The closest car park to the best section of the wall is at Steel Rigg just before the visitor centre at Once Brewed (poss. Twice Brewed) Theres a pub and a camp site nearby. The car park is up a narrow road and is quiet isolated, the walk takes you along the crag to the Roman Fort at Houseteads. This is the section of wall which appears on most of the advertising fore the wall. As far as I can remember Steel Rigg is signed off the military road.


----------



## Jagman (Feb 16, 2008)

Hi tramp

Best to buy OS Landranger 1:50000 sheets 86 & 87 as they clearly show the line of the wall and name all the major features including forts, camps, milecastles, temples etc. WH Smith had a buy one get one half price offer I think, it may be worth trying there. If only buying one go for 86 as it has most useful coverage and there is quite an overlap.

Armed with the maps the wall is a great adventure. I agree with Carvoran as a good first visit as it gives an excellent overview of the whole system
GR 667658 Sheet 86. Only problem with visiting excavated sites is that they take up lots of time because they are so good so if you've only got one day the museum plus a drive along the B6318 is the way to do it. As already posted there are lots of good parking spots on the B6318 near to features, views, walks etc and there are lots of information boards to keep you informed.

Steel Rigg is at GR752677 on Sheet 86 (and 87 for that matter - overlap!) and there is an excellent walk there.

Whole visit is first class and can be developed into longer exploration if you have more than one day e.g. visiting section west of Gilsland, visiting camps, forts etc, looking for preserved remains in local villages and even in farmsteads, and going off the line of the wall to places like Corbridge.
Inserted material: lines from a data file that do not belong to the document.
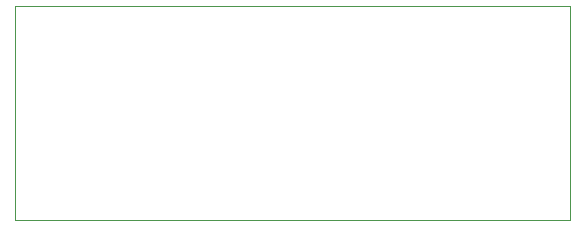
<source format=gbr>
%TF.GenerationSoftware,KiCad,Pcbnew,7.0.6*%
%TF.CreationDate,2024-01-08T15:45:08+11:00*%
%TF.ProjectId,turbidity_sensor_v2,74757262-6964-4697-9479-5f73656e736f,0.1.0*%
%TF.SameCoordinates,Original*%
%TF.FileFunction,Profile,NP*%
%FSLAX46Y46*%
G04 Gerber Fmt 4.6, Leading zero omitted, Abs format (unit mm)*
G04 Created by KiCad (PCBNEW 7.0.6) date 2024-01-08 15:45:08*
%MOMM*%
%LPD*%
G01*
G04 APERTURE LIST*
%TA.AperFunction,Profile*%
%ADD10C,0.100000*%
%TD*%
G04 APERTURE END LIST*
D10*
X100000000Y-99631427D02*
X147000000Y-99631427D01*
X147000000Y-117753044D01*
X100000000Y-117753044D01*
X100000000Y-99631427D01*
M02*

</source>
The drive along the B6318 between Greenhead (Carvoran) and Chollerford (GR919706 - Sheet 87) is brilliant and memorable with lots of exploration opportunities. Once you've been to the wall you may well get hooked as we have - visit a couple of time a year and always enjoy it and find something new (or rather old - you know what I mean!)

Hope this is useful

Happy travels


----------



## 101578 (Oct 28, 2006)

There's a small layby we stopped overnight in at Banks nr Brampton.


----------



## tramp (May 25, 2005)

*asdlhlv*

hi everybody.
Thanks very much for the excellent info bound to be a good trip even if wet  still maybe september will be better.

tramp


----------



## Bubblehead (Mar 5, 2007)

About 10-15 miles north of the wall is the village of Belligham which has an excellent CS/CL on a farm right in the middle of the village. It has the fastest chickens in the land when theres food on offer.

Cawfields quarry is on the wall and has a secluded carpark, but I havnt been for years

Andy


----------